The wondrous Tsukiji market
When westerners get in their cars every morning, it’s safe to say very few think actively and empathetically for the assembly-line workers who built the machine; the burns, cuts, or scars production may have caused them, or even their deteriorating health from years in factory life. The same could be said for construction workers who build our homes, or even the ER nurses working forty-eight hour shifts to make sure we are healthy. What doesn’t fit into this category, what is increasingly scorned and mourned publicly, is the toll that is taken on all those associated with the food we eat. We have become, on a general level, much more conscious of what goes into our bodies and how it gets there.
Who is harmed or treated unfairly to put this slab on our plate? How are the original sources (the cows, pigs, and yes even the soil contaminated to make vegetables grow larger and quicker) being abused? These issues surround no one food source more than the Japanese fish trade, which in Tokyo at least comes to a head as a world-renown destination and darkly-viewed ground zero for these issues.
This issue is so vast, and our time to travel and explore is often so limited that we’ll restrict our view into Tokyo as a travel destination and learning opportunity through the eyes of my personal favorite kind of fish: sushi. One of the first things you’ll notice, or at least should be on the look out for, is how much of the fresh authentic sushi that you’ll find in almost any restaurant is more likely to have been caught ten miles from your home than it was even one hundred miles from your restaurant.

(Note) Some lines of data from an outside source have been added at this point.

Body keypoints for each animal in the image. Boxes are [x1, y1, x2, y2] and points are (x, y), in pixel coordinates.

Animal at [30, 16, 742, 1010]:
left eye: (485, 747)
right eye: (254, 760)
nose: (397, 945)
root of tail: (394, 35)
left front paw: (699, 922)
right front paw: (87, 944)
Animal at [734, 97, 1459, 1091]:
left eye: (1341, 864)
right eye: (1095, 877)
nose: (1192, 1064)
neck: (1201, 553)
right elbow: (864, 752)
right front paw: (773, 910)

Nearly a quarter of all Bluefin tuna imported into Japan comes from the United States, and that’s just one fish. The sushi trade has been as lauded as it’s been criticized for it’s comparatively pure reliance on supply and demand. As governments have more and more protected the Bluefin tuna, its demand has gone up. Early this year, one Bluefin sold at the famous Tsukiji fish market auction for $1.8 million USD.
But this is meant to encourage your exploration, not discourage your sense of what makes Tokyo sushi authentic. The Tsukiji market’s Outer-Market is loaded with retailors for personal consumption while the auctions and wholesale trade takes place in the Inner-Market. Browsing through the market it seems there are two ways of seeing the fish before you: you can hold firm to the irrationality of these tuna flown in from New England to sell to locals, as well as New England tourists, a food that forty years ago was considered disgusting by most Americans and Europeans.

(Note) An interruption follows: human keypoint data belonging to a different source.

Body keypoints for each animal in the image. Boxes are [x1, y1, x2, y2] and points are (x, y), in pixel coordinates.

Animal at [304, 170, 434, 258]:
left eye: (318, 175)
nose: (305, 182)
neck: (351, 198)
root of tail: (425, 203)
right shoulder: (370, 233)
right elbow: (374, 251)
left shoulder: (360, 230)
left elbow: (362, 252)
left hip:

Or you can see what is still beautiful about the Japanese relationship to these fish. Many of the markets that import from around the world send “tuna techs” as they are known to New England, Spain, Croatia, and the other tuna exporting countries to teach fisherman how to properly catch, cut, and determine which fish are of the proper quality to be sold at Tsukiji. It may seem neurotic or controlling but it is neither. It comes from a place of pride and respect for the fish and consumers alike.
Locals and in-the-know activists will surely have their own views on where to travel to get the “truth” about the international fish trade but for curious travelers and non-ideological investigators, Tokyo should be embraced specifically for the range of views one can take away from it. Moving beyond the market, an important part of any investigatory trip is to view your subject “in action.”
The small restaurants Daisho Siusan, Tonsui, and Sushi Sawada are frequently praised as the best of the more traditional end of the sushi spectrum. Also make sure to carve out some time to visit restaurants featuring the distinctly Japanese, kaitenzushi method of serving. Also known as “conveyor belt sushi” these restaurants often have no menus and very few servers.
Instead a long conveyer belt with plates of one or two pieces of sushi roves its way throughout the restaurant and patrons pick and choose the bites they want. The plates are often colored different to represent the price of each piece. This is as entertaining an experience as it is eye opening.
The lack of westernized sushi entrees like the ubiquitous Sushi/Sashimi Combination For Two is reflective of the respect for the fish themselves and the food as its own cultural institution. Sushi is to be savored not merely ingested.
More “contemporary” approaches to the cuisine can be found almost anywhere but I recommend seeking out those who hold as true as possible to the ancient ethos of sushi culture to get the best understanding of how this fish is regarded and, perhaps, why some are willing to do almost anything to keep it available. The catching and trading of sushi-grade fish is not a perfect system but not all those involved with the trade are out to do harm to consumers or the fish themselves. It’s a complex relationship that is best understood on the personal level.
Spending time at the Tsukiji market and taking several hours to eat one piece at a time will if nothing else bring you closer to understanding, if not totally approving of, the journey these fish take throughout our physical and cultural lives. And for many, that is precisely what sushi in Tokyo is all about.